Erasure coding storage systems deliver resiliency with less bandwidth and storage than is the case with conventional RAID arrays.
One current technology, BitSpread from Amplidata, provides a fairly straightforward example of how erasure coding could be implemented in enterprise storage (and is already implemented in Amplidata systems and the object cloud services that use them). With BitSpread, a piece of data that is to be recorded to a storage device is converted into an object, which is then subjected to an algorithmic process to create object "fragments." Any two fragments, when multiplied by each other, recreate the original object.
Via this process, Amplidata claims it saves approximately 50% of the capacity that would otherwise be required to fully mirror a file or object to another location on the disk array. The vendor further claims it could use these object fragments, which are spread across 16 drives, to rebuild all data in the drive set -- even if four drives in the set fail.
Advocates claim that object storage technologies leveraging such erasure coding techniques from Amplidata, Cleversafe and a few others, will eventually replace RAID and usher in a new generation of low-cost, high-capacity object storage. However, many people often overlook that parity schemes inherent in some RAID schemes (such as RAID 5 and 6) can also be included in a generic usage of the term erasure coding.
The key feature of erasure coding is that erasure coding storage systems deliver resiliency with less bandwidth and storage than is the case with conventional RAID arrays. (Erasure coding storage is called distributed and self-healing, rather than centrally managed and protected, but it provides similar protection when compared to RAID systems.)
Few storage planners will implement erasure coding themselves, but they may implement early products from vendors embracing the technology, such as DataDirect Networks, EMC and a few others. Of course, many cloud storage providers are beginning to leverage RAID alternatives to facilitate the development of massive storage capacity with good resiliency at a lower cost than traditional RAID.

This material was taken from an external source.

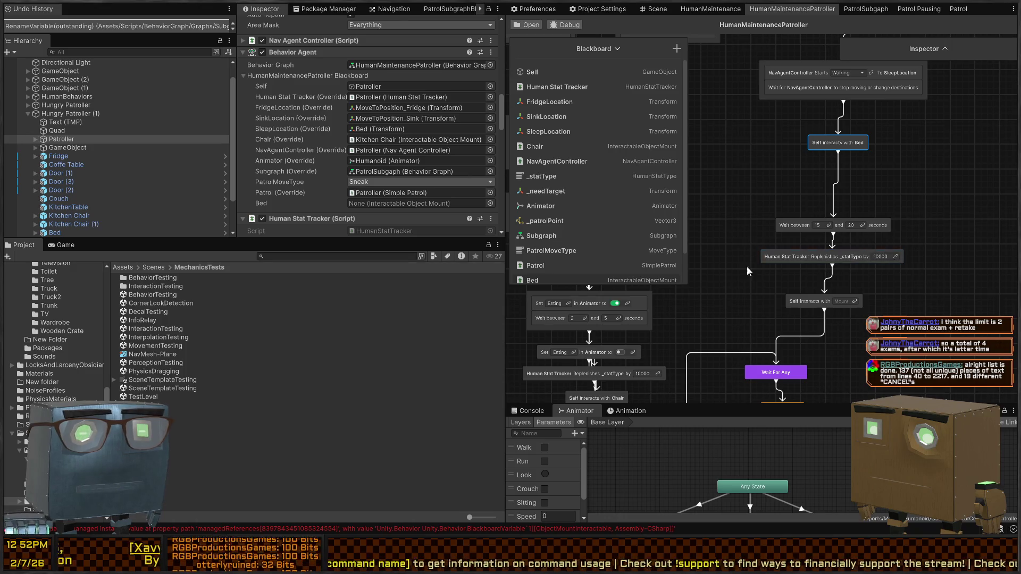
click(855, 302)
text(bed)
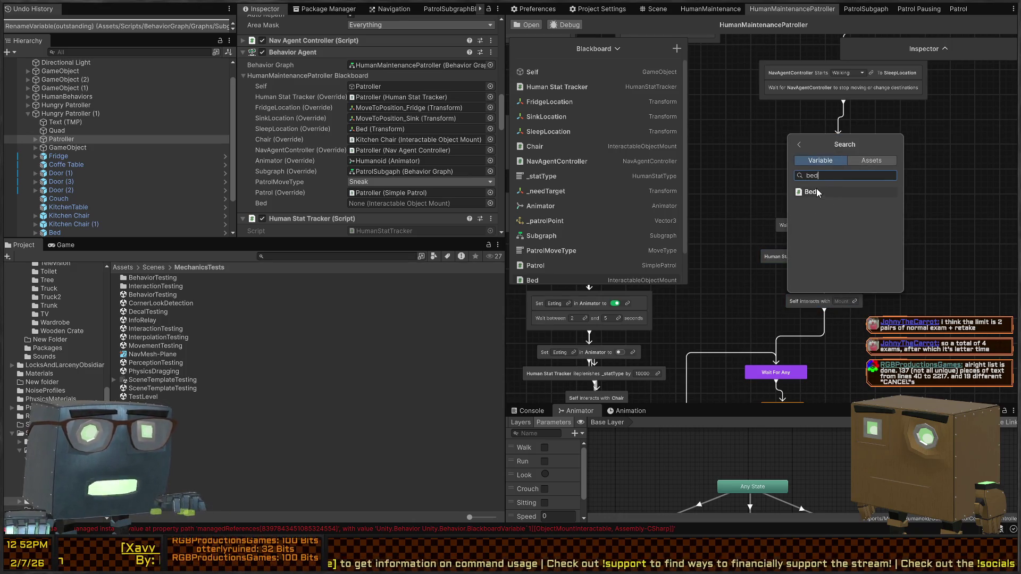
click(815, 191)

The gating factor on adoption of the technology continues to be its large education requirement. Customers aren't as conversant in the rarified domain of object storage, which partially accounts for why Dell dropped out of the chase to deliver object storage solutions in 2013 and why NetApp and IBM have done little to pursue the technology on their products. Still, erasure coding remains a hot button in the analyst realm and a centerpiece of emerging storage products from lesser-known storage vendors.